Chad Brown wasn't successful at converting to ILB, though he'd played inside some at Pitt. Beisel didn't even try to tackle people after a while.
While we agree on the problem, I think they will explore all types of solutions. Barring two affordable DE/ILB converts becoming available, (the ideal), wouldn't an innovative coach such as BB explore other avenues?
It wasn't too long ago that "never would draft a first round lineman or running back" was the mantra.
Obviously the draft is a crap shoot, but a bad draft pick is less costly than an expensive free agent mistake.
I'm all in favor of picking up 2 young ILBs from other teams. Just point out where and when they will be available.
Also regardless of a Mangini comment, or something you remember BB saying (IIRC his quote was when you have the combination of big and fast there aren't a lot of guys who are both, so you need to take them early when you can get them) if you look at the defenses BB coached, prior to about 2004 when Warren became a starter and Wilfork was drafted, historically, his DLs were built on lower 'pedigree' guys. Look back at all his years with the Giants. Most of his 3-4 DL were lower round picks, udfa, veteran jags, etc. But there they did draft LBs high.

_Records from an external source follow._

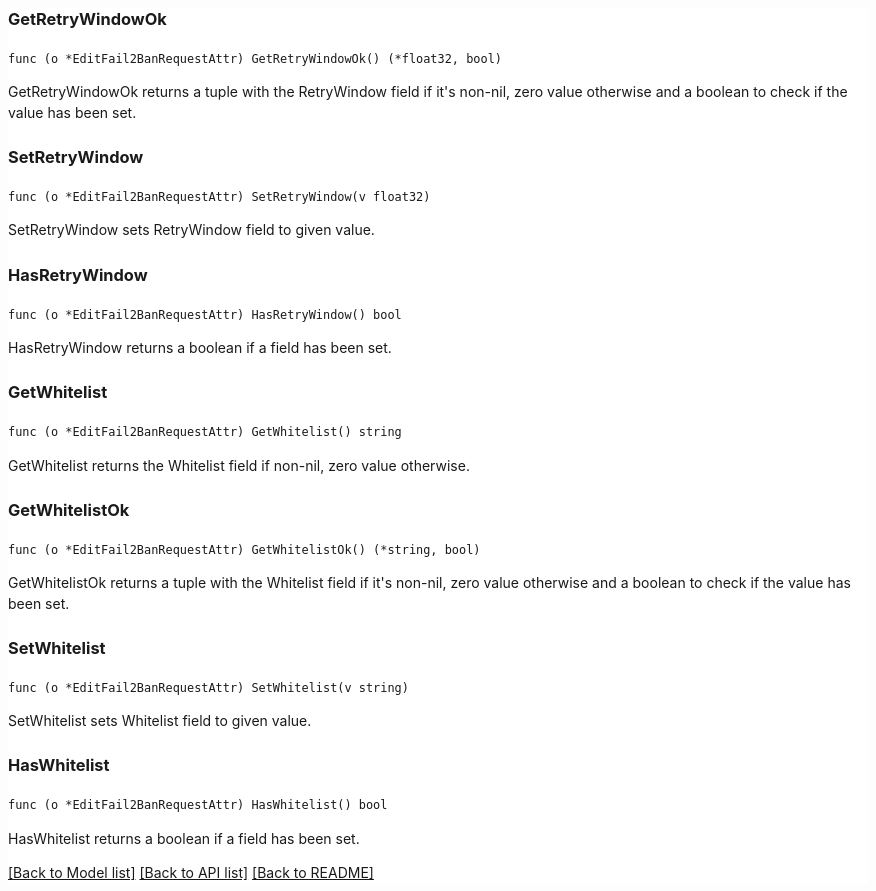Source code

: ### GetRetryWindowOk

`func (o *EditFail2BanRequestAttr) GetRetryWindowOk() (*float32, bool)`

GetRetryWindowOk returns a tuple with the RetryWindow field if it's non-nil, zero value otherwise
and a boolean to check if the value has been set.

### SetRetryWindow

`func (o *EditFail2BanRequestAttr) SetRetryWindow(v float32)`

SetRetryWindow sets RetryWindow field to given value.

### HasRetryWindow

`func (o *EditFail2BanRequestAttr) HasRetryWindow() bool`

HasRetryWindow returns a boolean if a field has been set.

### GetWhitelist

`func (o *EditFail2BanRequestAttr) GetWhitelist() string`

GetWhitelist returns the Whitelist field if non-nil, zero value otherwise.

### GetWhitelistOk

`func (o *EditFail2BanRequestAttr) GetWhitelistOk() (*string, bool)`

GetWhitelistOk returns a tuple with the Whitelist field if it's non-nil, zero value otherwise
and a boolean to check if the value has been set.

### SetWhitelist

`func (o *EditFail2BanRequestAttr) SetWhitelist(v string)`

SetWhitelist sets Whitelist field to given value.

### HasWhitelist

`func (o *EditFail2BanRequestAttr) HasWhitelist() bool`

HasWhitelist returns a boolean if a field has been set.


[[Back to Model list]](../README.md#documentation-for-models) [[Back to API list]](../README.md#documentation-for-api-endpoints) [[Back to README]](../README.md)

I just cringe when I hear the comments about different positions being more or less important, and that BB wouldn't draft or sign a big FA at those positions. I just see no evidence.
In Cleveland he drafted a FB with the 7th overall pick. He drafted a
LB in the first round.
Prior to this year, safety was a position people said wasnt worthy of a BB #1, before last year it was RB, before 05 it was OL.
The difference to me is too many fans make their personal assessment of need, and conclude when it isn't filled with a high draft pick that BB devalues that position. With QB, RB, WR, T, G/C, DT, DE, OLB, ILB, CB, S as the 11 position groupings, I dont know how not choosing any one in any year is a statement of opinion on the value of the position, but clearly to me seems to be a statement of who the best football player to draft would be.
Aside from QB, and the last 2 years DL, I do not see a position on that list that we couldn't have 'used' a #1 talent in any draft.
If we look at the positions he has drafted with disregard for who the players are, you could argue that he places no value at CB, only saw value at S this year, OL once (there are 5 OL spots after all) LB never, etc.
Using that approach would infer that BB sees RB, DE, DT, TE as the only truly important positions on the field, and OL or S are kind of important but not necessary, and all the other positions including LB dont matter.
Seeing his coaching, his systems, his gameplans, his strategy, that last sentence seems totally bizarre.